> **DOCUMENT EXCERPT**
_____
ARCHITECTURE_NOTES.md 15 KB

Architecture & Design Insights

This document provides architectural observations and recommendations based on the codebase review.


Current Architecture

Strengths ✅

  1. Clean Module Separation

    • Well-organized into logical domains: agents/, tools/, config/, hooks/, utils/
    • Clear separation of concerns
    • Minimal coupling between modules
  2. Strong Type Safety

    • Comprehensive TypeScript usage with strict mode enabled
    • Zod schemas for runtime validation
    • Good use of discriminated unions and type guards
  3. Excellent Test Coverage

    • 269 tests across 23 test files
    • Good coverage of critical paths
    • Fast test execution (3.24s)
  4. Plugin Architecture

    • Clean plugin interface via @opencode-ai/plugin
    • Proper event-driven design
    • Good use of hooks for cross-cutting concerns
  5. Configuration System

    • Flexible config merging (user + project)
    • Support for presets
    • Good defaults with override capability

Areas for Improvement 🔧

  1. Resource Management

    • No automatic cleanup of long-lived resources
    • Unbounded growth in several managers (BackgroundTaskManager, LSPServerManager)
    • Missing health checks and monitoring
  2. Initialization Performance

    • Synchronous file I/O blocks startup
    • No lazy loading of optional features
    • Eager initialization of all subsystems
  3. Error Handling

    • Inconsistent error handling patterns
    • Missing error boundaries in critical sections
    • Silent failures in some areas
  4. Observability

    • No structured logging levels
    • Missing performance metrics
    • No telemetry for production debugging

Design Patterns Used

Factory Pattern

  • Location: src/agents/
  • Usage: Agent creation with configurable models and prompts
  • Benefits: Encapsulates creation logic, supports customization
  • Rating: ⭐⭐⭐⭐⭐ Excellent use

Singleton Pattern

  • Location: src/tools/lsp/client.ts (LSPServerManager)
_____
Transcribed page contents:

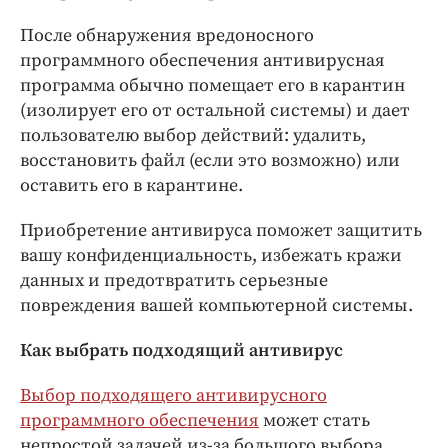
После обнаружения вредоносного
программного обеспечения антивирусная
программа обычно помещает его в карантин
(изолирует его от остальной системы) и дает
пользователю выбор действий: удалить,
восстановить файл (если это возможно) или
оставить его в карантине.
Приобретение антивируса поможет защитить
вашу конфиденциальность, избежать кражи
данных и предотвратить серьезные
повреждения вашей компьютерной системы.
Как выбрать подходящий антивирус
Выбор подходящего антивирусного
программного обеспечения
может стать
непростой задачей из-за большого выбора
_____
> **REQUIRED TASKS**
- a) In the architecture notes, how many tests are reported, and across how many test files?
- b) Print everything in the architecture notes from "1. Resource Management" down to "managers (BackgroundTaskManager, LSPServerManager)".
The entries have no role in any of this.

> **SOLUTIONS**
- a) 269 tests across 23 test files.

- b)
1. Resource Management

    • No automatic cleanup of long-lived resources
    • Unbounded growth in several managers (BackgroundTaskManager, LSPServerManager)